__MATERIAL PROVIDED__.

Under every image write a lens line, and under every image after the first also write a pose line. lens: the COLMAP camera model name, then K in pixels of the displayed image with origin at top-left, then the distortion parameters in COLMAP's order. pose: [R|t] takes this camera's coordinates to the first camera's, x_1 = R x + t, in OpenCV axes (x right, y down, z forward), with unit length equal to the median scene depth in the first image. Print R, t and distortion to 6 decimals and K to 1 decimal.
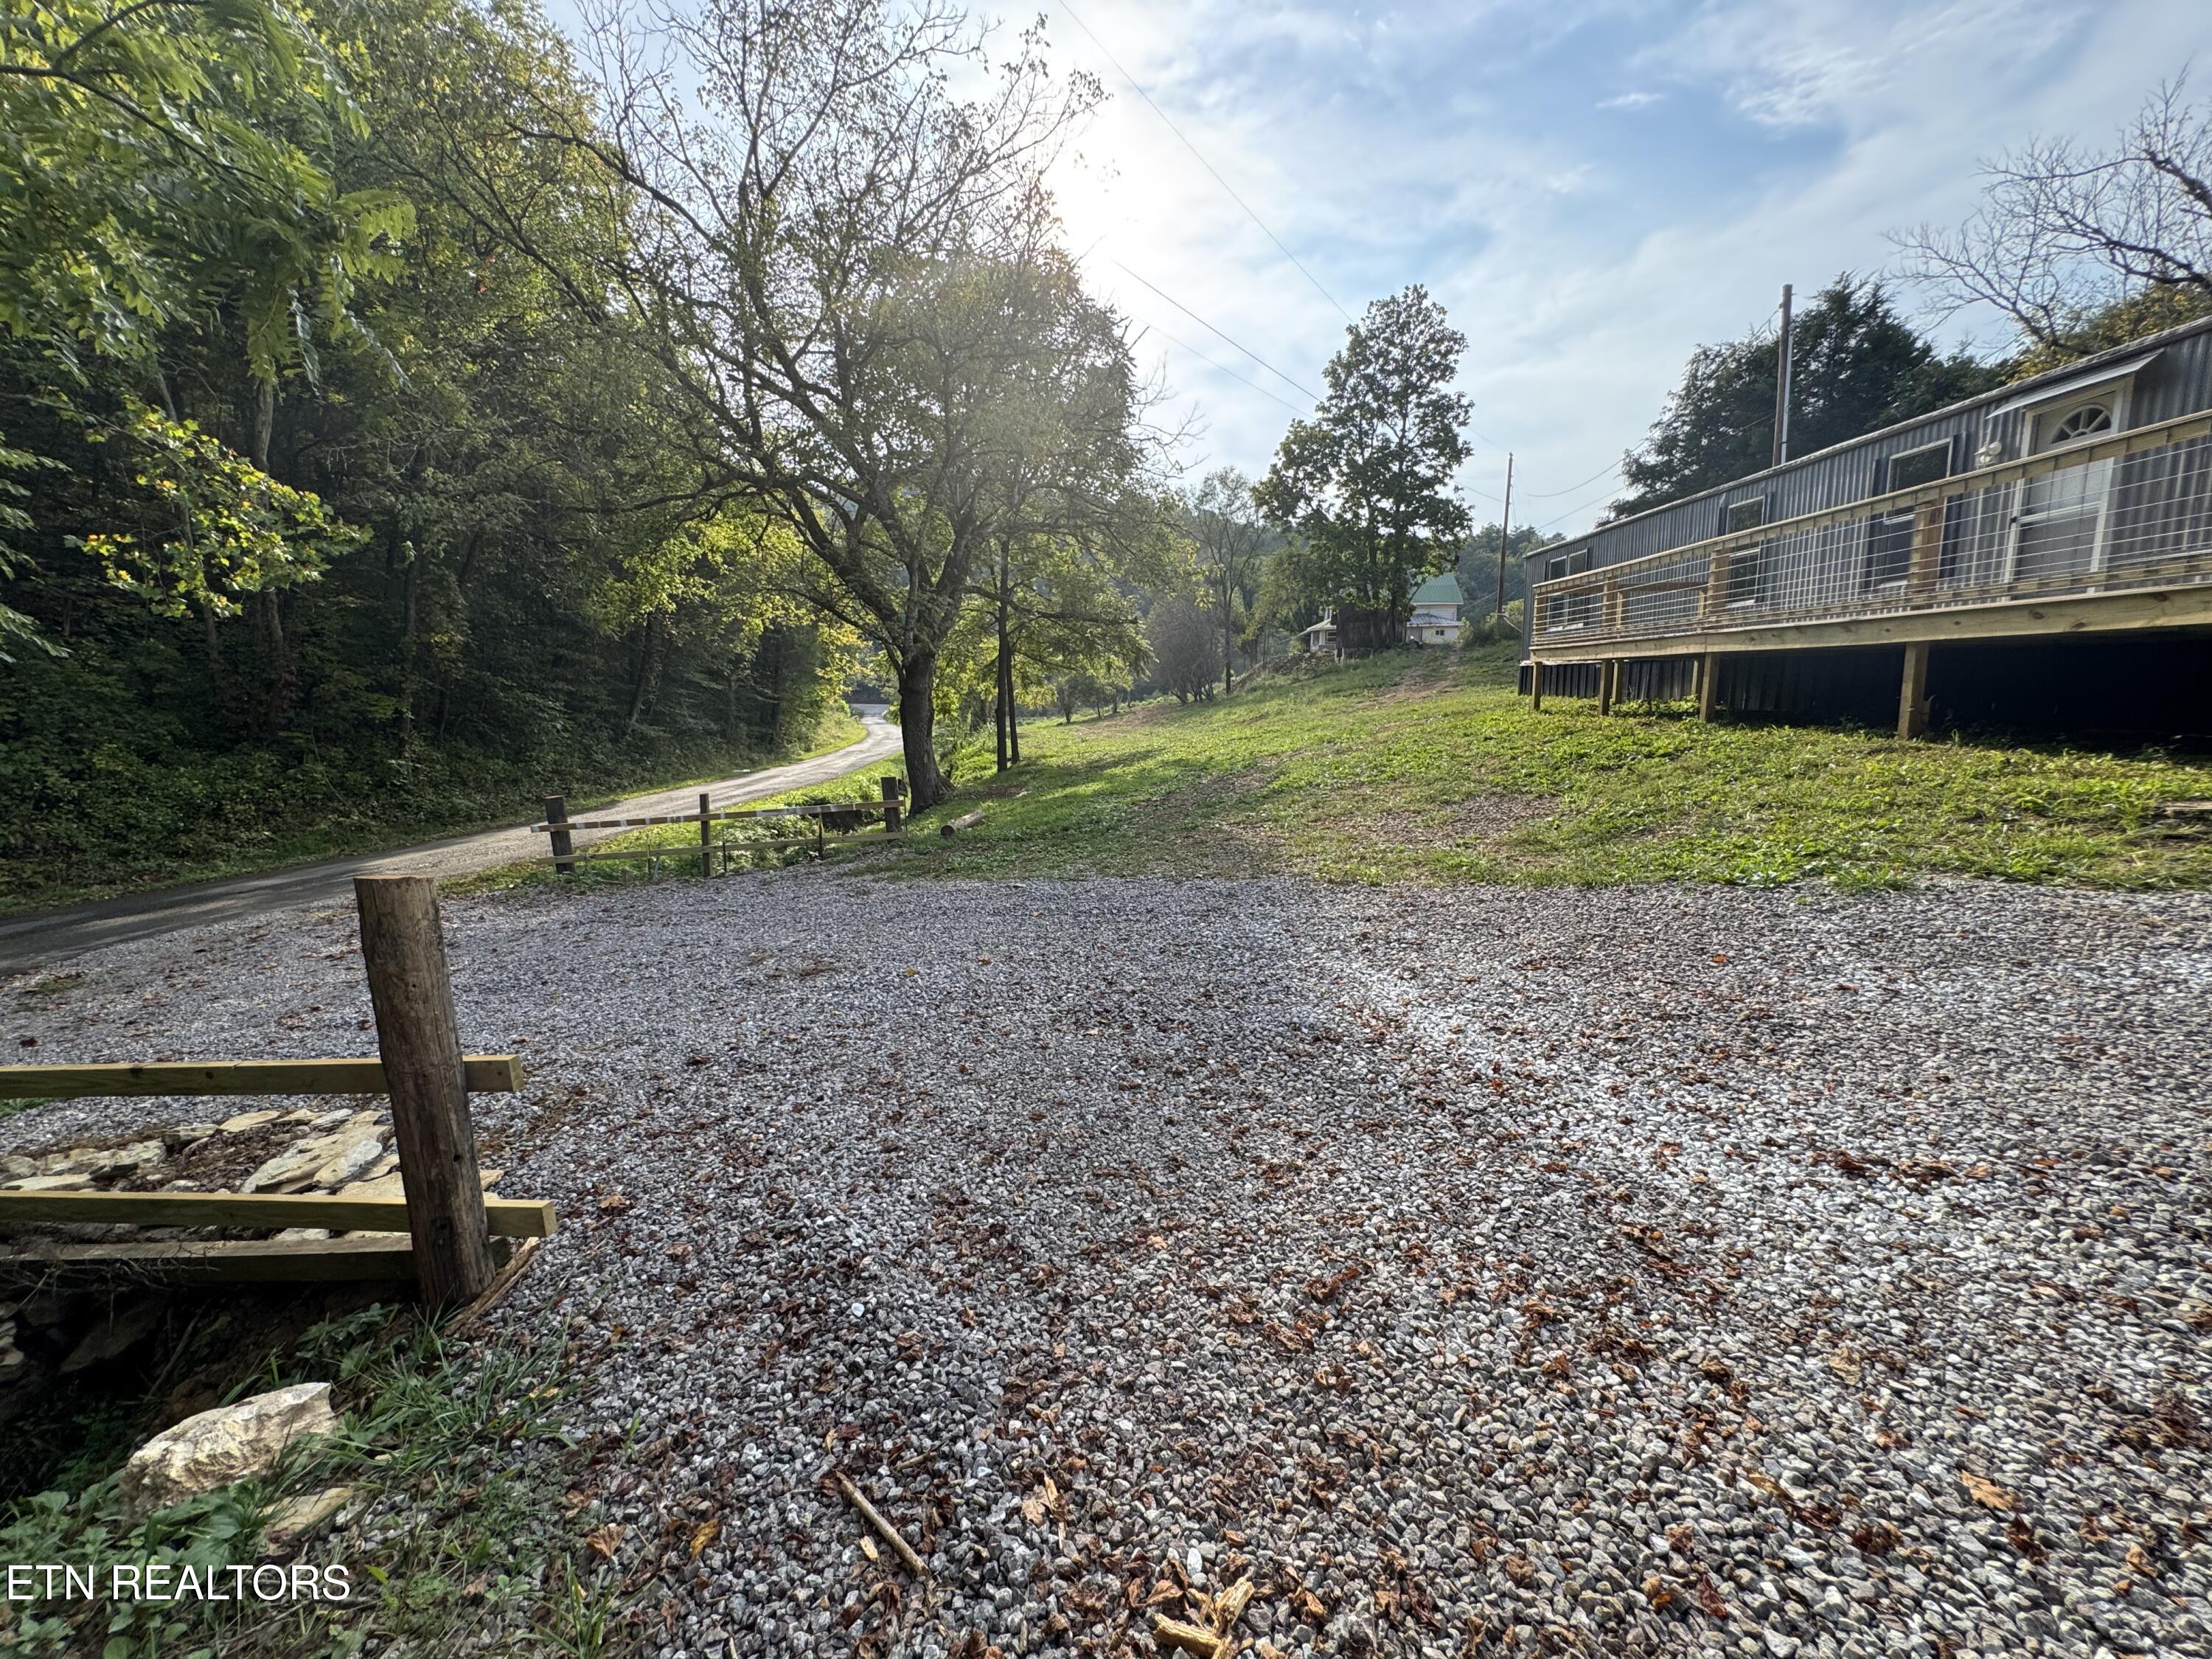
lens RADIAL K [[888.5, 0, 1102.5], [0, 888.5, 834.3], [0, 0, 1]] dist [0.000743, 0.000029]
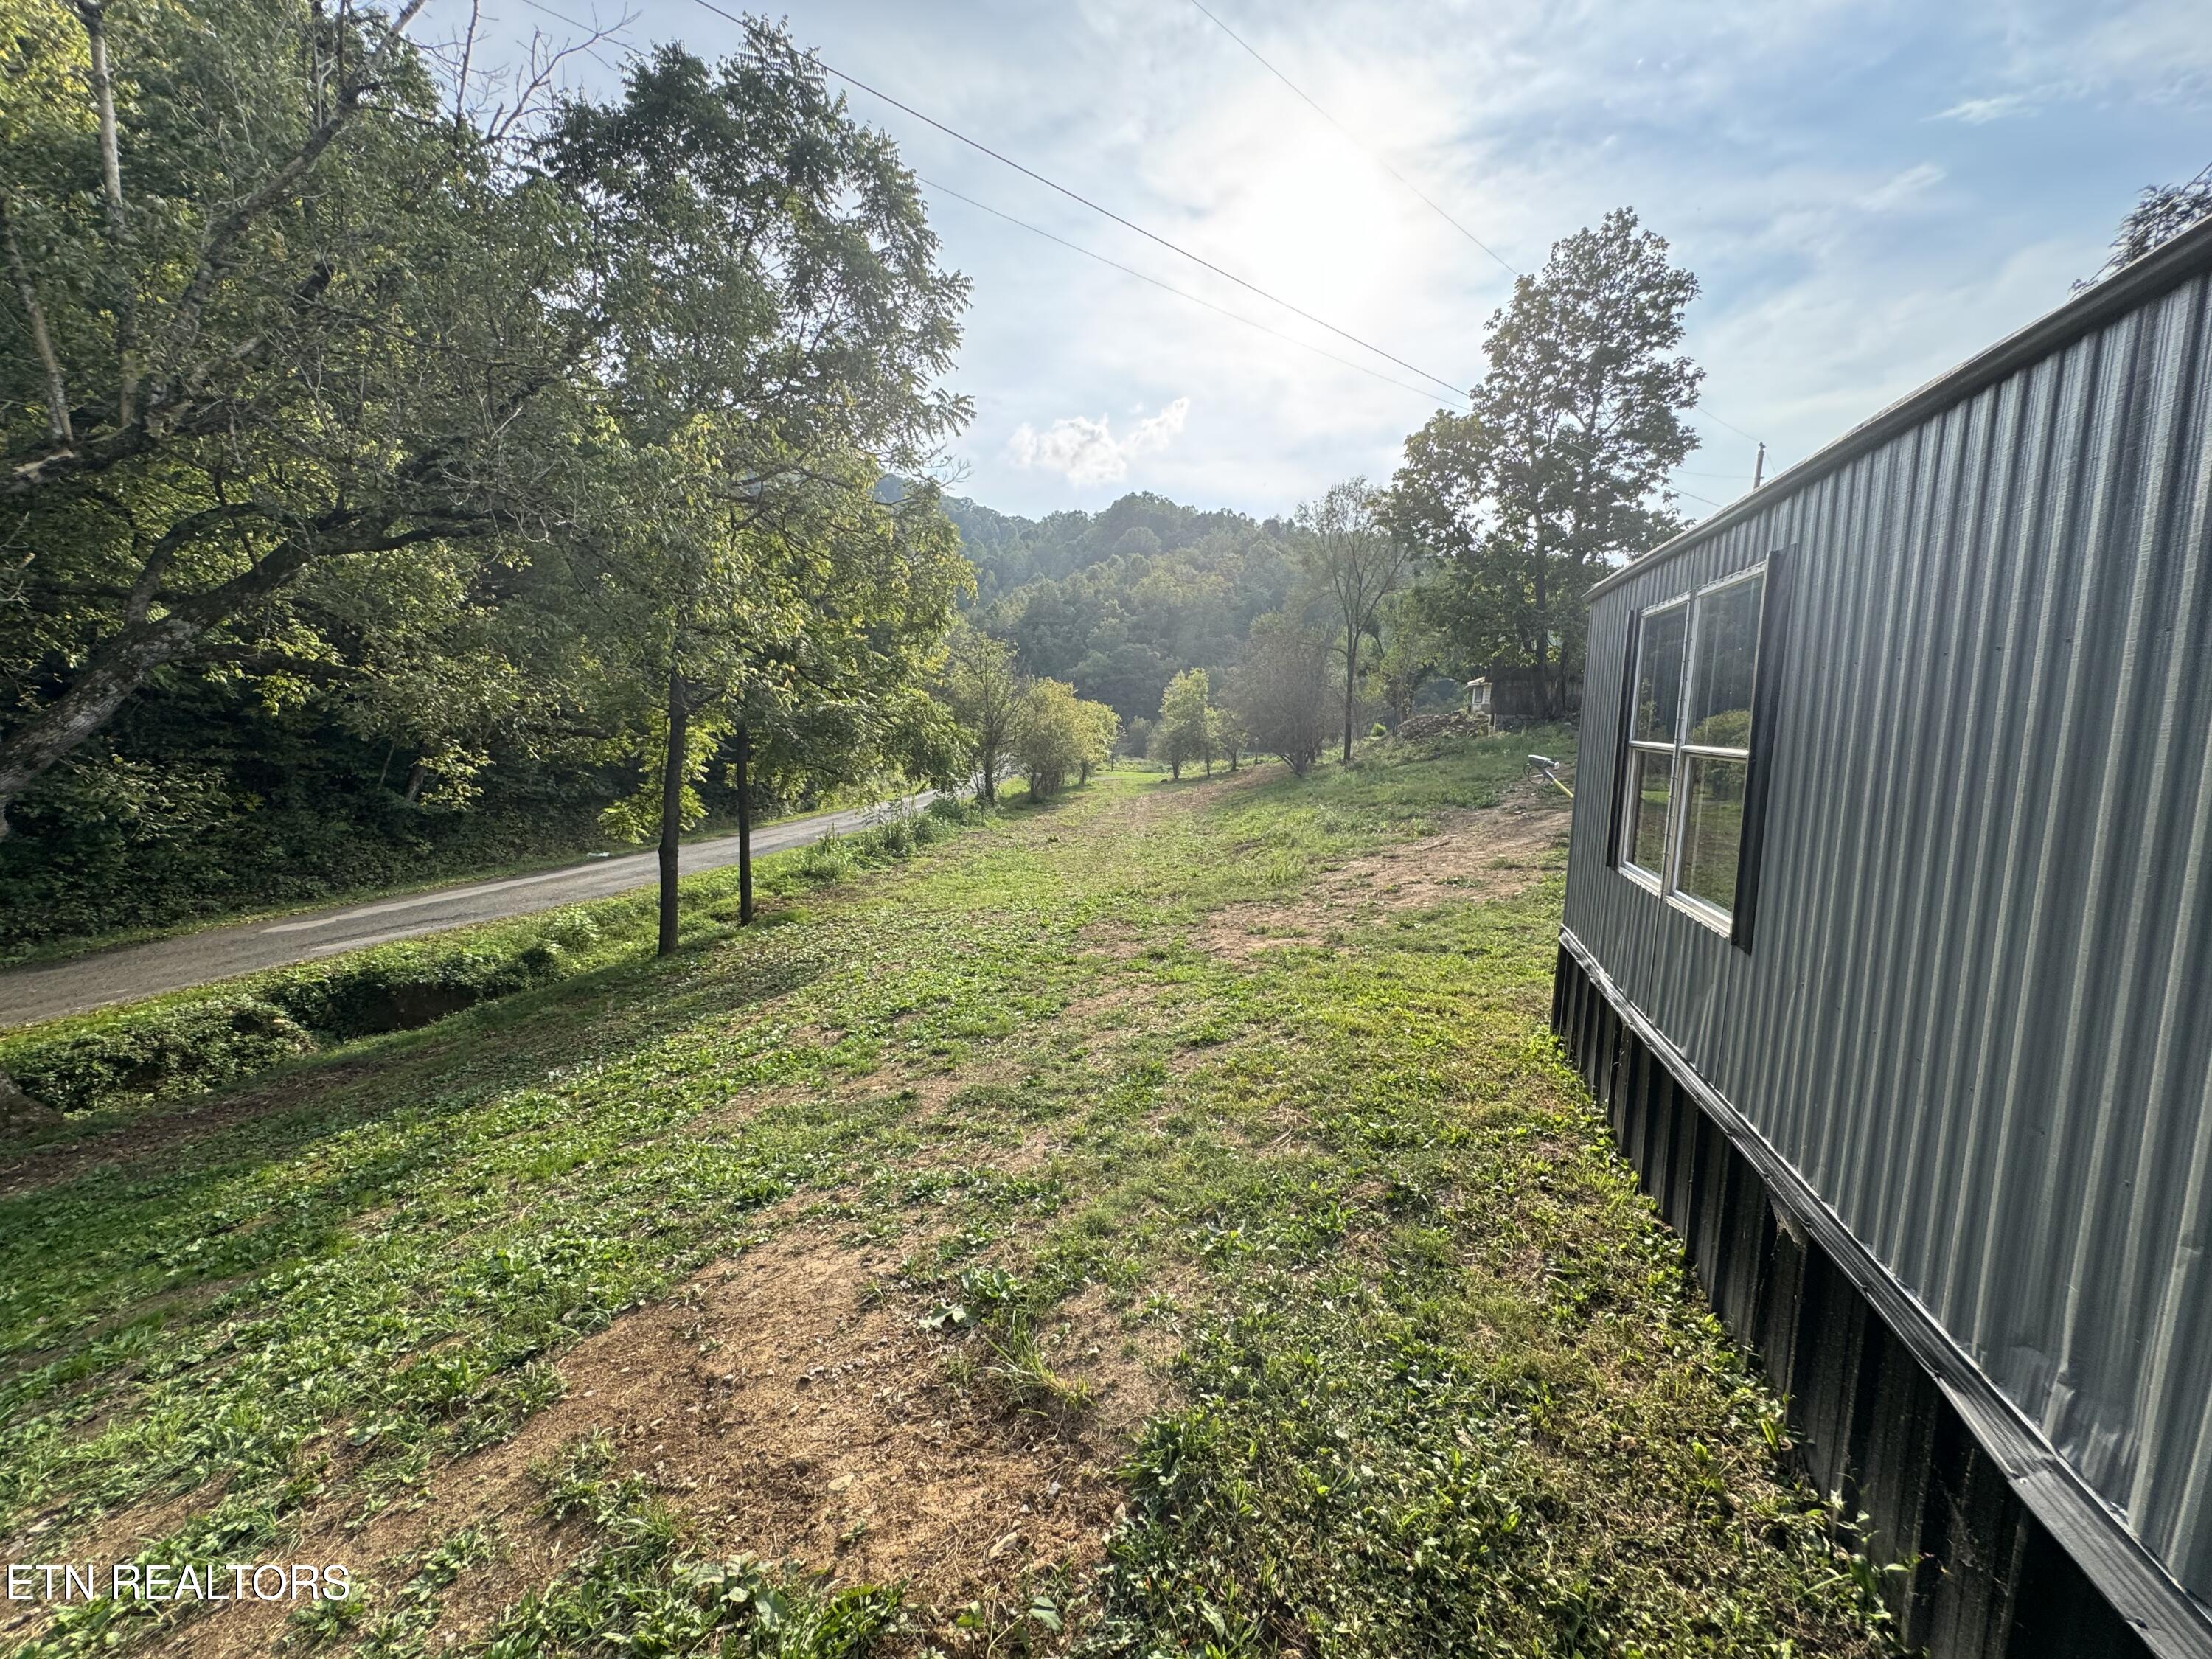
lens RADIAL K [[888.5, 0, 1109.0], [0, 888.5, 824.2], [0, 0, 1]] dist [0.000743, 0.000029]
pose [[0.972469, 0.073917, -0.221001, 0.145182], [-0.083897, 0.995820, -0.036105, -0.075476], [0.217408, 0.053652, 0.974605, 0.247756]]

__WHAT YOU HAVE TO DO__. What you return should be all of the material above, exactly, and none of its pictures.

__RESPONSE BOX__.
Under every image write a lens line, and under every image after the first also write a pose line. lens: the COLMAP camera model name, then K in pixels of the displayed image with origin at top-left, then the distortion parameters in COLMAP's order. pose: [R|t] takes this camera's coordinates to the first camera's, x_1 = R x + t, in OpenCV axes (x right, y down, z forward), with unit length equal to the median scene depth in the first image. Print R, t and distortion to 6 decimals and K to 1 decimal.
lens RADIAL K [[888.5, 0, 1102.5], [0, 888.5, 834.3], [0, 0, 1]] dist [0.000743, 0.000029]
lens RADIAL K [[888.5, 0, 1109.0], [0, 888.5, 824.2], [0, 0, 1]] dist [0.000743, 0.000029]
pose [[0.972469, 0.073917, -0.221001, 0.145182], [-0.083897, 0.995820, -0.036105, -0.075476], [0.217408, 0.053652, 0.974605, 0.247756]]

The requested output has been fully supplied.